Content starts
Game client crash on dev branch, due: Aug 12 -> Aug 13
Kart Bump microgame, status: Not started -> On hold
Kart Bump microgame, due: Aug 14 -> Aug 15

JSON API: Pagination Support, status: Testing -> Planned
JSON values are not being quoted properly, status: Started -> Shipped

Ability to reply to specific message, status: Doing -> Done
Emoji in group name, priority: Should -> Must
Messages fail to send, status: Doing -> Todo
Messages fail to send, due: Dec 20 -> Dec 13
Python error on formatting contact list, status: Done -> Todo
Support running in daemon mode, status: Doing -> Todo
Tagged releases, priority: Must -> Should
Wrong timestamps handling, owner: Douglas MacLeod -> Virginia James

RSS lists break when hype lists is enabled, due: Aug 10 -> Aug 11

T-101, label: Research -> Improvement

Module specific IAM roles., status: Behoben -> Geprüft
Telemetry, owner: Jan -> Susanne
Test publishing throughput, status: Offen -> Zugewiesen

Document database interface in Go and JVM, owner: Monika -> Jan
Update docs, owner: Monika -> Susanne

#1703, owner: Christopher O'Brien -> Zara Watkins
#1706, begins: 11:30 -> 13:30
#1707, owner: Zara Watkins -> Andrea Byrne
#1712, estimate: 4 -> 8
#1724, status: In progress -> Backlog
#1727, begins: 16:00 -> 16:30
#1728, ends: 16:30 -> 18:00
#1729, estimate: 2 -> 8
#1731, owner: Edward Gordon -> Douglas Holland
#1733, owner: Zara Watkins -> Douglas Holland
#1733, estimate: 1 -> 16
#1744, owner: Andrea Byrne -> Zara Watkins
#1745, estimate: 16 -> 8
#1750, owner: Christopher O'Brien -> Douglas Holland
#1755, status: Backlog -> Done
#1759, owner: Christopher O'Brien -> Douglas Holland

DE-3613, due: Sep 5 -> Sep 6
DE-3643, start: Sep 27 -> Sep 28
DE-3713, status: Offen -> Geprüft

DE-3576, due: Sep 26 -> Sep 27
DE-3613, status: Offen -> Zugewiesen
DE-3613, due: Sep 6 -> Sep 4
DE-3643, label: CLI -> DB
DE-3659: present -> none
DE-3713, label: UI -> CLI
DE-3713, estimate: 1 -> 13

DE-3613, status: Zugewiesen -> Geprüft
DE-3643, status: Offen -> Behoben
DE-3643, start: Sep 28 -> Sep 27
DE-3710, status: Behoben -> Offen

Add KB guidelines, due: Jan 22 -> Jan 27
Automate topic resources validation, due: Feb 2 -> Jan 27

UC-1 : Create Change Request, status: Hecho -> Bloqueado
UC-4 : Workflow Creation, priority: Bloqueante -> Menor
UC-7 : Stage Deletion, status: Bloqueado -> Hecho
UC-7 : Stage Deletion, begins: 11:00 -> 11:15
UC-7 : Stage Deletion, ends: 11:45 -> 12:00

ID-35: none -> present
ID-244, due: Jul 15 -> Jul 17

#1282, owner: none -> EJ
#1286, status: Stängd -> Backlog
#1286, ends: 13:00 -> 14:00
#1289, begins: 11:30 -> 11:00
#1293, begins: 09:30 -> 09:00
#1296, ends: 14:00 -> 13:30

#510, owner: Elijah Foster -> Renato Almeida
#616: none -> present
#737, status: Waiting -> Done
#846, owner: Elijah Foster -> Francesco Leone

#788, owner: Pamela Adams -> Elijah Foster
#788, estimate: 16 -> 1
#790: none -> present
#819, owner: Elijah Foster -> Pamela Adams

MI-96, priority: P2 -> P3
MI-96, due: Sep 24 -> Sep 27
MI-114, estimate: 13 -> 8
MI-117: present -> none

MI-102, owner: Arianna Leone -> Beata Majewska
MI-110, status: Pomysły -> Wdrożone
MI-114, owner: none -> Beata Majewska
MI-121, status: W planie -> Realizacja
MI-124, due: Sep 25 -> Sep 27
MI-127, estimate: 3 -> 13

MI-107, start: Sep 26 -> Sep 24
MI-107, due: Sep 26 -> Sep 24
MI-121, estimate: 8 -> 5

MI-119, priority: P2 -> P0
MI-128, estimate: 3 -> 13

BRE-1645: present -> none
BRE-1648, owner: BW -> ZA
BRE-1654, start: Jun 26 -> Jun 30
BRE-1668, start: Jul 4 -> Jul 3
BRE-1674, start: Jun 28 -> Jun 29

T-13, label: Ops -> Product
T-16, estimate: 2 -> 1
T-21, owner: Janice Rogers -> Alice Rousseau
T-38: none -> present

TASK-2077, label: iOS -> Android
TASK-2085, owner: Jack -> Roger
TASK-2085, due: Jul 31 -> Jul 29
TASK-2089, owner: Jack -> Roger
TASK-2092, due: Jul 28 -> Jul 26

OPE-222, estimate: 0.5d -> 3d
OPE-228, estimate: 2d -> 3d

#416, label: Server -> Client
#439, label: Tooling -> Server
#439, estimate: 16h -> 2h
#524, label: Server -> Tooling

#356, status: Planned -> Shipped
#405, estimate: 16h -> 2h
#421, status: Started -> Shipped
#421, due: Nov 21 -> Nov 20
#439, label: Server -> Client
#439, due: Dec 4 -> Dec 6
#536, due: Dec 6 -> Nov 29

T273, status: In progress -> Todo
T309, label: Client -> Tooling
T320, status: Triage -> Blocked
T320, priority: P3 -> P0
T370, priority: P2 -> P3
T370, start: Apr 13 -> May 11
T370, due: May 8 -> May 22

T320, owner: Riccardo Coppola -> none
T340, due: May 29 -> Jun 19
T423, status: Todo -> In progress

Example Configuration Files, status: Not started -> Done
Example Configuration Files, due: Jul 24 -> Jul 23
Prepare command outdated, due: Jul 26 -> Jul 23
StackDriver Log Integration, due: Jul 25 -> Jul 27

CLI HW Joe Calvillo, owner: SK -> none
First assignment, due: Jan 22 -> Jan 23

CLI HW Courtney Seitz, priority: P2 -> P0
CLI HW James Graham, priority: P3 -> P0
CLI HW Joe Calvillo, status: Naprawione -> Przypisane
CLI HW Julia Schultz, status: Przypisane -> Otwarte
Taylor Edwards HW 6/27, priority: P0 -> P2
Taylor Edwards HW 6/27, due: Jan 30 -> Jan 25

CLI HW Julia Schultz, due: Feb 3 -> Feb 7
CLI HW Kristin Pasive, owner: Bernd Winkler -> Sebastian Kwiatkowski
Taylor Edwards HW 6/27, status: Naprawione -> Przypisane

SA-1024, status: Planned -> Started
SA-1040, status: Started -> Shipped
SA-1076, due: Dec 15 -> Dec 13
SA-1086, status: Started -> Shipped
Content ends
> _What you need to do_: Would you output all of the material exactly as it reads?

> _Written response_:
Game client crash on dev branch, due: Aug 12 -> Aug 13
Kart Bump microgame, status: Not started -> On hold
Kart Bump microgame, due: Aug 14 -> Aug 15

JSON API: Pagination Support, status: Testing -> Planned
JSON values are not being quoted properly, status: Started -> Shipped

Ability to reply to specific message, status: Doing -> Done
Emoji in group name, priority: Should -> Must
Messages fail to send, status: Doing -> Todo
Messages fail to send, due: Dec 20 -> Dec 13
Python error on formatting contact list, status: Done -> Todo
Support running in daemon mode, status: Doing -> Todo
Tagged releases, priority: Must -> Should
Wrong timestamps handling, owner: Douglas MacLeod -> Virginia James

RSS lists break when hype lists is enabled, due: Aug 10 -> Aug 11

T-101, label: Research -> Improvement

Module specific IAM roles., status: Behoben -> Geprüft
Telemetry, owner: Jan -> Susanne
Test publishing throughput, status: Offen -> Zugewiesen

Document database interface in Go and JVM, owner: Monika -> Jan
Update docs, owner: Monika -> Susanne

#1703, owner: Christopher O'Brien -> Zara Watkins
#1706, begins: 11:30 -> 13:30
#1707, owner: Zara Watkins -> Andrea Byrne
#1712, estimate: 4 -> 8
#1724, status: In progress -> Backlog
#1727, begins: 16:00 -> 16:30
#1728, ends: 16:30 -> 18:00
#1729, estimate: 2 -> 8
#1731, owner: Edward Gordon -> Douglas Holland
#1733, owner: Zara Watkins -> Douglas Holland
#1733, estimate: 1 -> 16
#1744, owner: Andrea Byrne -> Zara Watkins
#1745, estimate: 16 -> 8
#1750, owner: Christopher O'Brien -> Douglas Holland
#1755, status: Backlog -> Done
#1759, owner: Christopher O'Brien -> Douglas Holland

DE-3613, due: Sep 5 -> Sep 6
DE-3643, start: Sep 27 -> Sep 28
DE-3713, status: Offen -> Geprüft

DE-3576, due: Sep 26 -> Sep 27
DE-3613, status: Offen -> Zugewiesen
DE-3613, due: Sep 6 -> Sep 4
DE-3643, label: CLI -> DB
DE-3659: present -> none
DE-3713, label: UI -> CLI
DE-3713, estimate: 1 -> 13

DE-3613, status: Zugewiesen -> Geprüft
DE-3643, status: Offen -> Behoben
DE-3643, start: Sep 28 -> Sep 27
DE-3710, status: Behoben -> Offen

Add KB guidelines, due: Jan 22 -> Jan 27
Automate topic resources validation, due: Feb 2 -> Jan 27

UC-1 : Create Change Request, status: Hecho -> Bloqueado
UC-4 : Workflow Creation, priority: Bloqueante -> Menor
UC-7 : Stage Deletion, status: Bloqueado -> Hecho
UC-7 : Stage Deletion, begins: 11:00 -> 11:15
UC-7 : Stage Deletion, ends: 11:45 -> 12:00

ID-35: none -> present
ID-244, due: Jul 15 -> Jul 17

#1282, owner: none -> EJ
#1286, status: Stängd -> Backlog
#1286, ends: 13:00 -> 14:00
#1289, begins: 11:30 -> 11:00
#1293, begins: 09:30 -> 09:00
#1296, ends: 14:00 -> 13:30

#510, owner: Elijah Foster -> Renato Almeida
#616: none -> present
#737, status: Waiting -> Done
#846, owner: Elijah Foster -> Francesco Leone

#788, owner: Pamela Adams -> Elijah Foster
#788, estimate: 16 -> 1
#790: none -> present
#819, owner: Elijah Foster -> Pamela Adams

MI-96, priority: P2 -> P3
MI-96, due: Sep 24 -> Sep 27
MI-114, estimate: 13 -> 8
MI-117: present -> none

MI-102, owner: Arianna Leone -> Beata Majewska
MI-110, status: Pomysły -> Wdrożone
MI-114, owner: none -> Beata Majewska
MI-121, status: W planie -> Realizacja
MI-124, due: Sep 25 -> Sep 27
MI-127, estimate: 3 -> 13

MI-107, start: Sep 26 -> Sep 24
MI-107, due: Sep 26 -> Sep 24
MI-121, estimate: 8 -> 5

MI-119, priority: P2 -> P0
MI-128, estimate: 3 -> 13

BRE-1645: present -> none
BRE-1648, owner: BW -> ZA
BRE-1654, start: Jun 26 -> Jun 30
BRE-1668, start: Jul 4 -> Jul 3
BRE-1674, start: Jun 28 -> Jun 29

T-13, label: Ops -> Product
T-16, estimate: 2 -> 1
T-21, owner: Janice Rogers -> Alice Rousseau
T-38: none -> present

TASK-2077, label: iOS -> Android
TASK-2085, owner: Jack -> Roger
TASK-2085, due: Jul 31 -> Jul 29
TASK-2089, owner: Jack -> Roger
TASK-2092, due: Jul 28 -> Jul 26

OPE-222, estimate: 0.5d -> 3d
OPE-228, estimate: 2d -> 3d

#416, label: Server -> Client
#439, label: Tooling -> Server
#439, estimate: 16h -> 2h
#524, label: Server -> Tooling

#356, status: Planned -> Shipped
#405, estimate: 16h -> 2h
#421, status: Started -> Shipped
#421, due: Nov 21 -> Nov 20
#439, label: Server -> Client
#439, due: Dec 4 -> Dec 6
#536, due: Dec 6 -> Nov 29

T273, status: In progress -> Todo
T309, label: Client -> Tooling
T320, status: Triage -> Blocked
T320, priority: P3 -> P0
T370, priority: P2 -> P3
T370, start: Apr 13 -> May 11
T370, due: May 8 -> May 22

T320, owner: Riccardo Coppola -> none
T340, due: May 29 -> Jun 19
T423, status: Todo -> In progress

Example Configuration Files, status: Not started -> Done
Example Configuration Files, due: Jul 24 -> Jul 23
Prepare command outdated, due: Jul 26 -> Jul 23
StackDriver Log Integration, due: Jul 25 -> Jul 27

CLI HW Joe Calvillo, owner: SK -> none
First assignment, due: Jan 22 -> Jan 23

CLI HW Courtney Seitz, priority: P2 -> P0
CLI HW James Graham, priority: P3 -> P0
CLI HW Joe Calvillo, status: Naprawione -> Przypisane
CLI HW Julia Schultz, status: Przypisane -> Otwarte
Taylor Edwards HW 6/27, priority: P0 -> P2
Taylor Edwards HW 6/27, due: Jan 30 -> Jan 25

CLI HW Julia Schultz, due: Feb 3 -> Feb 7
CLI HW Kristin Pasive, owner: Bernd Winkler -> Sebastian Kwiatkowski
Taylor Edwards HW 6/27, status: Naprawione -> Przypisane

SA-1024, status: Planned -> Started
SA-1040, status: Started -> Shipped
SA-1076, due: Dec 15 -> Dec 13
SA-1086, status: Started -> Shipped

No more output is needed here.